Texas ou Mato Grosso? Se fosse um campeonato por pontos corridos, os dois estados estariam medindo forças na disputa pelo título de maior região exportadora de algodão do mundo. Enquanto o Texas responde por 42% da produção dos Estados Unidos, líder dos embarques, o Mato Grosso representa sozinho 70% das plantações de algodão do Brasil, vice-líder no comércio internacional.
Analistas do mercado do algodão já dão como favas contadas: o Brasil em pouco tempo vai assumir o posto de maior exportador, e o algodão entrará para o seleto grupo de commodities em que o país é número 1 nas trocas globais. Já estão nesta lista soja, celulose, açúcar, frango, carne bovina, café e milho.
O que torna o desempenho brasileiro mais notável no algodão é que o cultivo empresarial começou em terras mato-grossenses há cerca de 30 anos, enquanto os campos brancos do Cotton Belt compõem o cenário do Sul dos Estados Unidos há mais de 200 anos.
Neste embate entre o tradicional e o moderno, o Centro-Oeste brasileiro vem embalado por clima favorável, tecnologia de ponta e alta profissionalização dos produtores, devendo ampliar a área plantada em 8,4% no ciclo 2022/23. Já os concorrentes americanos sofrem com estiagens seguidas, perda de qualidade da pluma e de clientes, voltando-se para outros cultivos. No Texas, a projeção do Departamento de Agricultura dos Estados Unidos (USDA) é de que a área cultivada com algodão irá encolher 21% na próxima temporada.

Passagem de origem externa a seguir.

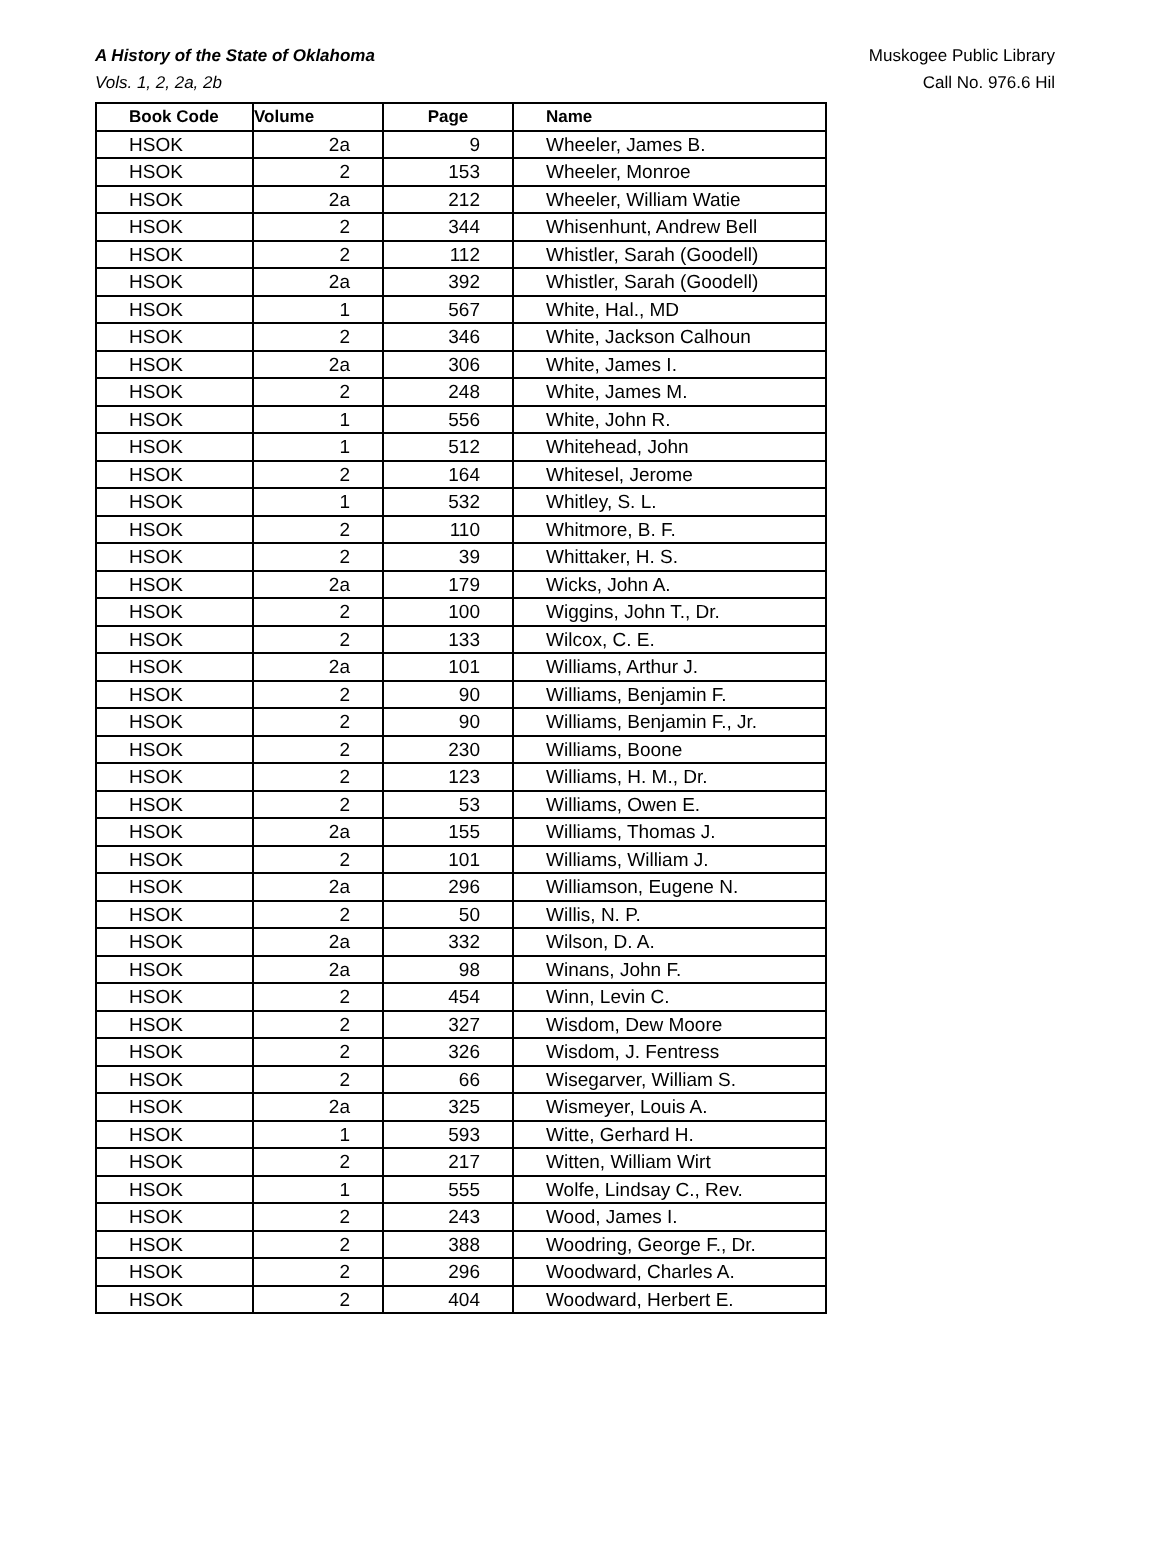A History of the State of Oklahoma
Vols. 1, 2, 2a, 2b
Muskogee Public Library
Call No. 976.6 Hil
| Book Code | Volume | Page | Name |
| --- | --- | --- | --- |
| HSOK | 2a | 9 | Wheeler, James B. |
| HSOK | 2 | 153 | Wheeler, Monroe |
| HSOK | 2a | 212 | Wheeler, William Watie |
| HSOK | 2 | 344 | Whisenhunt, Andrew Bell |
| HSOK | 2 | 112 | Whistler, Sarah (Goodell) |
| HSOK | 2a | 392 | Whistler, Sarah (Goodell) |
| HSOK | 1 | 567 | White, Hal., MD |
| HSOK | 2 | 346 | White, Jackson Calhoun |
| HSOK | 2a | 306 | White, James I. |
| HSOK | 2 | 248 | White, James M. |
| HSOK | 1 | 556 | White, John R. |
| HSOK | 1 | 512 | Whitehead, John |
| HSOK | 2 | 164 | Whitesel, Jerome |
| HSOK | 1 | 532 | Whitley, S. L. |
| HSOK | 2 | 110 | Whitmore, B. F. |
| HSOK | 2 | 39 | Whittaker, H. S. |
| HSOK | 2a | 179 | Wicks, John A. |
| HSOK | 2 | 100 | Wiggins, John T., Dr. |
| HSOK | 2 | 133 | Wilcox, C. E. |
| HSOK | 2a | 101 | Williams, Arthur J. |
| HSOK | 2 | 90 | Williams, Benjamin F. |
| HSOK | 2 | 90 | Williams, Benjamin F., Jr. |
| HSOK | 2 | 230 | Williams, Boone |
| HSOK | 2 | 123 | Williams, H. M., Dr. |
| HSOK | 2 | 53 | Williams, Owen E. |
| HSOK | 2a | 155 | Williams, Thomas J. |
| HSOK | 2 | 101 | Williams, William J. |
| HSOK | 2a | 296 | Williamson, Eugene N. |
| HSOK | 2 | 50 | Willis, N. P. |
| HSOK | 2a | 332 | Wilson, D. A. |
| HSOK | 2a | 98 | Winans, John F. |
| HSOK | 2 | 454 | Winn, Levin C. |
| HSOK | 2 | 327 | Wisdom, Dew Moore |
| HSOK | 2 | 326 | Wisdom, J. Fentress |
| HSOK | 2 | 66 | Wisegarver, William S. |
| HSOK | 2a | 325 | Wismeyer, Louis A. |
| HSOK | 1 | 593 | Witte, Gerhard H. |
| HSOK | 2 | 217 | Witten, William Wirt |
| HSOK | 1 | 555 | Wolfe, Lindsay C., Rev. |
| HSOK | 2 | 243 | Wood, James I. |
| HSOK | 2 | 388 | Woodring, George F., Dr. |
| HSOK | 2 | 296 | Woodward, Charles A. |
| HSOK | 2 | 404 | Woodward, Herbert E. |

Liderança nas exportações de algodão é questão de tempo
Assim, no ciclo de 2023/24 o Brasil pela primeira vez deverá superar a produção de algodão dos Estados Unidos, alcançando 3,17 milhões de toneladas, contra 2,85 milhões. Essa virada histórica vai levar a um emparelhamento com os rivais nas exportações, com projeção de que os EUA ainda sigam ligeiramente à frente, com 2,66 milhões de toneladas embarcadas contra 2,57 milhões, segundo o USDA.
À primeira vista, podem parecer conquistas temporárias, devido a contingências climáticas. Analisados mais de perto, no entanto, os números revelam claras tendências inversas envolvendo os dois países.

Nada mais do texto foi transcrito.